━━ SOURCE MATERIAL
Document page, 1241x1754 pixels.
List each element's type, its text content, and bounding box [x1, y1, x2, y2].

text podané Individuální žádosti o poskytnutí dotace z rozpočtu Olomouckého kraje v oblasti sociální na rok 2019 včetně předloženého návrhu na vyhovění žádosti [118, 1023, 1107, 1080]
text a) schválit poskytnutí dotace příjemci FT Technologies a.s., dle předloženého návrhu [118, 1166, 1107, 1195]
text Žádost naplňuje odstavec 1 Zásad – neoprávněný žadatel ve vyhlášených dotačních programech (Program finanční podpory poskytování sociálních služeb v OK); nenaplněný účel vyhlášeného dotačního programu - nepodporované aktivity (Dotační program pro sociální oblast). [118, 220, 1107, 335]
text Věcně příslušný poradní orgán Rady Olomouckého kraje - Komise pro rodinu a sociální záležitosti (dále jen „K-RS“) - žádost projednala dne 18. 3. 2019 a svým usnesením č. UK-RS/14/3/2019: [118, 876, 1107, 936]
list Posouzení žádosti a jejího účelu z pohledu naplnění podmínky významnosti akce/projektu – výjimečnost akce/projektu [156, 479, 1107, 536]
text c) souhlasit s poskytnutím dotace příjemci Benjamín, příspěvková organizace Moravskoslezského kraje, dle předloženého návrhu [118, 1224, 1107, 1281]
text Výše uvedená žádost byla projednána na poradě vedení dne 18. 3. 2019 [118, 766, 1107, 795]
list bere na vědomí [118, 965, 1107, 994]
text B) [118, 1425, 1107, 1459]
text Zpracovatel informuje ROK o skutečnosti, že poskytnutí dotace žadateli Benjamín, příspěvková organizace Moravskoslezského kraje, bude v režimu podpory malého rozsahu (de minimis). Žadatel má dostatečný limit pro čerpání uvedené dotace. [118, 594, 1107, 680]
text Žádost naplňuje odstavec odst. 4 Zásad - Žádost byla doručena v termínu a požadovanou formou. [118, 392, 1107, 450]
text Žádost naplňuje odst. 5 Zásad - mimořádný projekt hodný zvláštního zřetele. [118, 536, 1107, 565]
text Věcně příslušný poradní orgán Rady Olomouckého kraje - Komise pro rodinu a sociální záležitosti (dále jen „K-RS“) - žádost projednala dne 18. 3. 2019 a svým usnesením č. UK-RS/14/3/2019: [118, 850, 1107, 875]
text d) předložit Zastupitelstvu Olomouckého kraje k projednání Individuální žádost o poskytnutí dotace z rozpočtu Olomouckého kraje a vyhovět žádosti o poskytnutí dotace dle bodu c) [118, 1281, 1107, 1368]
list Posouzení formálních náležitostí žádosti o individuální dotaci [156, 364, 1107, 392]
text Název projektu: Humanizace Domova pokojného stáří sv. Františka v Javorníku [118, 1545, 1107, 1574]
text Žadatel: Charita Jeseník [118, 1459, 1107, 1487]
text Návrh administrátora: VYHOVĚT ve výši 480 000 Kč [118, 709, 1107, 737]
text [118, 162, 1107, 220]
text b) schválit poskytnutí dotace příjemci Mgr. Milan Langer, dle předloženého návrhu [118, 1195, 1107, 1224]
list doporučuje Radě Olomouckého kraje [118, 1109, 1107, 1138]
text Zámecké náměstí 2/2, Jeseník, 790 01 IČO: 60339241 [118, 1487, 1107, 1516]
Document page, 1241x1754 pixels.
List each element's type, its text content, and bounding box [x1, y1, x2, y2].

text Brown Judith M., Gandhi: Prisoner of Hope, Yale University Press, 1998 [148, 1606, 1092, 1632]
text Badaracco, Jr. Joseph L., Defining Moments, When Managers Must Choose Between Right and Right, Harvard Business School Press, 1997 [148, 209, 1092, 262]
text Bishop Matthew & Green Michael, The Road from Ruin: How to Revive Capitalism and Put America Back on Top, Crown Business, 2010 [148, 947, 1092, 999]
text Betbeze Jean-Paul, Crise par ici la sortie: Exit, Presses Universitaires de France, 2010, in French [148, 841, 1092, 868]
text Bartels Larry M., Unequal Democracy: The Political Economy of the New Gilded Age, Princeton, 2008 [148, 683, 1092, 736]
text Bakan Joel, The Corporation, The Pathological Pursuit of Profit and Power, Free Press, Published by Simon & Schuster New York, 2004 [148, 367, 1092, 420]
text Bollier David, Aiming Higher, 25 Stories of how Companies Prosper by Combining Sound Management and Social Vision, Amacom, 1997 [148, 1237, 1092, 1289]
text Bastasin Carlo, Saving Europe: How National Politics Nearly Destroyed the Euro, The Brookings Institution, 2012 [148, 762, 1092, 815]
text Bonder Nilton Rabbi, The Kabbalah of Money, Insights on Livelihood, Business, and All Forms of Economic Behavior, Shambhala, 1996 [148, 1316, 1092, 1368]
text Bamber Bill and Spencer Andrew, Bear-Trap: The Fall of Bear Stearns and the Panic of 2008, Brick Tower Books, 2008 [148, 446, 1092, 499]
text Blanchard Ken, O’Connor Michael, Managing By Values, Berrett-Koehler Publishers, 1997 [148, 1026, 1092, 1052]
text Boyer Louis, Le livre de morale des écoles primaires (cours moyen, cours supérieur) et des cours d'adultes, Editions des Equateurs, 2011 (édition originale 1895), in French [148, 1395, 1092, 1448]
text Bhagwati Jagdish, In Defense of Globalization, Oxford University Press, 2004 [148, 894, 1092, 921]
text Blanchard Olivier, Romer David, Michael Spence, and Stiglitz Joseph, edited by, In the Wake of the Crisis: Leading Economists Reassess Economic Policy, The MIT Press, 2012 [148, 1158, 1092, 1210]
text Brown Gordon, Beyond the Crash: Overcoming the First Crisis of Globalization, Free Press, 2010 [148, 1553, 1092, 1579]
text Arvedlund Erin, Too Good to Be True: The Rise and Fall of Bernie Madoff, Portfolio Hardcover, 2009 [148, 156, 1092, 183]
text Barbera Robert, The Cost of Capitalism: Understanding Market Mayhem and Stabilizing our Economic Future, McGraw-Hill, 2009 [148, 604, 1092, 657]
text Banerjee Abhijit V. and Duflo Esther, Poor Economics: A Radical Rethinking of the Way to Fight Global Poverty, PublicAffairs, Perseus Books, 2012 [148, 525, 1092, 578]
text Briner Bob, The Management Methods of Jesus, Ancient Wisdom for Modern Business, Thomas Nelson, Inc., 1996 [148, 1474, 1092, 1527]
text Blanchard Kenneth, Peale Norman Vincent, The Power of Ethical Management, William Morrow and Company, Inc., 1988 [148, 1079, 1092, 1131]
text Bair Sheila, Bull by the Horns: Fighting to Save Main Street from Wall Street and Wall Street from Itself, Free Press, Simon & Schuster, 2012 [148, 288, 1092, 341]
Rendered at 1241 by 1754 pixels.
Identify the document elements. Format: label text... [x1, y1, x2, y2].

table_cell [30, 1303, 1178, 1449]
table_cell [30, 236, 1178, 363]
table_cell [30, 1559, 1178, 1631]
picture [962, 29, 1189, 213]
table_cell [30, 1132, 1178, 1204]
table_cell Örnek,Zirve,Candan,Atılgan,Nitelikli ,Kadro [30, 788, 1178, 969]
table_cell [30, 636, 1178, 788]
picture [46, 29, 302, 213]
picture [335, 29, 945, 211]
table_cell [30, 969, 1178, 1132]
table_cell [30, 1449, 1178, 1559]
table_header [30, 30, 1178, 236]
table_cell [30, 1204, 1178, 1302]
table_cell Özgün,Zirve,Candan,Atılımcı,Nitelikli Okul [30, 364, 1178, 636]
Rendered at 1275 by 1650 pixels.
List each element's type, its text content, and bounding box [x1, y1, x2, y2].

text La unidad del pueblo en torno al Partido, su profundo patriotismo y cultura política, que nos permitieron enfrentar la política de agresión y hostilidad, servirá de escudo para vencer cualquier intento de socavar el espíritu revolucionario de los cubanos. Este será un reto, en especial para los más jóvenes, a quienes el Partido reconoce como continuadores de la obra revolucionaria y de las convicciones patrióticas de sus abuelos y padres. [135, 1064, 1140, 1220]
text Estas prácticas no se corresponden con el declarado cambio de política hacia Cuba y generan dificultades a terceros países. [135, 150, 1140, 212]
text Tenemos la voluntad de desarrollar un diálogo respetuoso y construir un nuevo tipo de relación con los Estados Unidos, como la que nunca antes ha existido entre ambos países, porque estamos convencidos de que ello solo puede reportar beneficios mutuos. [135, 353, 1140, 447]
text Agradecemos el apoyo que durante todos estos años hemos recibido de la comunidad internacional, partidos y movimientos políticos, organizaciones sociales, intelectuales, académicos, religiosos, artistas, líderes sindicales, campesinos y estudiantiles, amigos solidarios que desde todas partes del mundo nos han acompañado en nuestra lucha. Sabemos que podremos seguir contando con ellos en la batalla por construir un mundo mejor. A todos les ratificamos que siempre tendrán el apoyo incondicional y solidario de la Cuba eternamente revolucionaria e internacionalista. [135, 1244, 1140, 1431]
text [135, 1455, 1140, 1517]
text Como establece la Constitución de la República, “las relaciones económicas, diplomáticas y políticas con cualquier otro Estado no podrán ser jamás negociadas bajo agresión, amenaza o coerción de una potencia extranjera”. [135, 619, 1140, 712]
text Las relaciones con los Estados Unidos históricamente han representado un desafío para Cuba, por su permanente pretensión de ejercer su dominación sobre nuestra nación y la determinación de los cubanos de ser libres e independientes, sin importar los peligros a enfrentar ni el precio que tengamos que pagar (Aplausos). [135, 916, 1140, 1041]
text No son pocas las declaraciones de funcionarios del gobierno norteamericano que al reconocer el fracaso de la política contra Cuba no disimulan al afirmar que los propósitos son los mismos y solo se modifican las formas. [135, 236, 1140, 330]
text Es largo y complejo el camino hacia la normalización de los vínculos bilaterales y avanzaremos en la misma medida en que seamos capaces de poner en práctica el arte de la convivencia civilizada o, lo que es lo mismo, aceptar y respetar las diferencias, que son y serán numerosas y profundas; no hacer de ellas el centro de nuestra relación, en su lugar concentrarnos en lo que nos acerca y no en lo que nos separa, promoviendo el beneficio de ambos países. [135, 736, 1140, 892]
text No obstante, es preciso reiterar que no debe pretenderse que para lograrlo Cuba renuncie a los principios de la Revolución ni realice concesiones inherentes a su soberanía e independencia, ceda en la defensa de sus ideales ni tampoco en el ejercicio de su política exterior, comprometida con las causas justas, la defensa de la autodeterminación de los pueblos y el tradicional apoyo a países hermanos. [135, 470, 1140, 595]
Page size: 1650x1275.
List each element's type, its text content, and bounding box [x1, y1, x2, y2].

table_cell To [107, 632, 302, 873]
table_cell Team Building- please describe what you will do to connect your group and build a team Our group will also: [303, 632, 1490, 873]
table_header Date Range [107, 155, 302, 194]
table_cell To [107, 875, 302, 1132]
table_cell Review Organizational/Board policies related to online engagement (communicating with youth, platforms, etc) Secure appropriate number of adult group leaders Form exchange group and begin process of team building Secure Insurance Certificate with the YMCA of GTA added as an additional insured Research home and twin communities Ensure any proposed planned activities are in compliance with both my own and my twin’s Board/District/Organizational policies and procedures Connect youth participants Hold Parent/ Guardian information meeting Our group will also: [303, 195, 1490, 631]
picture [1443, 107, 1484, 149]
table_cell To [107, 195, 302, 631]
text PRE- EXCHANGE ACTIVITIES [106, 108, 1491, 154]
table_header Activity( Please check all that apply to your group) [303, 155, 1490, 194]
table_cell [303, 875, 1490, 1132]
━━━━
TASK PROMPT » Search the material above for "Power". Pull out each line where it shows up.

SOLUTION TO THE EXERCISE »
text Bakan Joel, The Corporation, The Pathological Pursuit of Profit and Power, Free Press, Published by Simon & Schuster New York, 2004 [148, 367, 1092, 420]
text Blanchard Kenneth, Peale Norman Vincent, The Power of Ethical Management, William Morrow and Company, Inc., 1988 [148, 1079, 1092, 1131]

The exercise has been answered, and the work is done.